Work Comp Placebo Sovereignty Dispute By Robert Warne - September 23, 2003They can own and operate casinos in many parts of the country and even hunt whales in other parts, but the California Department of Insurance (DOI) is on the hunt to prevent Indian sovereignty from harpooning the state’s work comp system.
The San Francisco Business Times recently reported that state regulators want to nip the latest backdoor work comp placebo in the bud.
At the center of the current dispute is a program offered by certain Indian tribes that pushes the envelop of sovereign immunity beyond the bounds of the reservation.
The tribes in question are using the benefits they are afforded by sovereignty and marketing it to businesses burdened by work comp.
By forming employment agencies, the tribes will hire a company’s employee base and then lease the staff back.
The attractive proposition which reportedly can save a company as much as 40 percent utilizes an Occupational Injury Indemnity and Medical Benefits insurance policy in place of a work comp policy.

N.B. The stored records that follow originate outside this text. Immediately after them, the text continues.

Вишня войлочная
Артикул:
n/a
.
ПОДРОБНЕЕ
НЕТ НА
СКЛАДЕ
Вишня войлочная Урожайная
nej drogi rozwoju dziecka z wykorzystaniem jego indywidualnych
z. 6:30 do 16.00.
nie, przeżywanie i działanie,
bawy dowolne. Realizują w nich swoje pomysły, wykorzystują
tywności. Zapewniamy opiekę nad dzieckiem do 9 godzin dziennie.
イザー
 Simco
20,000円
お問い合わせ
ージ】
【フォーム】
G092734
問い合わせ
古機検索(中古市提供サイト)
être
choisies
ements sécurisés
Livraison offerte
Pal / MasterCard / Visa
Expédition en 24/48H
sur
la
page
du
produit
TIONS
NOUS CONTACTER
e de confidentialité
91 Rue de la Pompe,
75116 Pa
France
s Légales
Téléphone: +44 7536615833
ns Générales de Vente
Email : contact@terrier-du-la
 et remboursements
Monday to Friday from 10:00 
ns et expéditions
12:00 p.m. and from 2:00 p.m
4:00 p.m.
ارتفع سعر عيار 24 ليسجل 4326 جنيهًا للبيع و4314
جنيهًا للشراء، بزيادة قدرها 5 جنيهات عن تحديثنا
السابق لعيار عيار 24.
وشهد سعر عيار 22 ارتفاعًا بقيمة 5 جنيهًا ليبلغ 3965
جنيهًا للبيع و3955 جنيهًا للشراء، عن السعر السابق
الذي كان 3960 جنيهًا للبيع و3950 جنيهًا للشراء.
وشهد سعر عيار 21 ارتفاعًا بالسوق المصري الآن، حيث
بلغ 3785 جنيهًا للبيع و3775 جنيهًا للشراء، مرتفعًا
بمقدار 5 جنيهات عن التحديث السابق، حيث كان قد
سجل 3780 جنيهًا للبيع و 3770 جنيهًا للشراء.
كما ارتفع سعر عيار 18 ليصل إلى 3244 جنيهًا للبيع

According to the Business Times the claims are administered by Intercare Insurance Services and the policy is written by an American International Group (AIG) subsidiary.
But even though these familiar names make the coverage seems legitimate, Jerry Whitfield, assistant chief counsel in the legal division for DOI told the Business Times that a California employer that leases employees is viewed as a co-employer and must conform to California law.
He also said that there’s no question that this isn’t a workers’ compensation system and that the tribes have no compact with the state other than for the purpose of gaming.
The Department of Industrial Relations has also stated that the businesses utilizing the tribal system without having the required workers’ compensation coverage in place may be criminally liable and fined up to $100,000. And on top of that, the business can also be sued in civil court for negligence.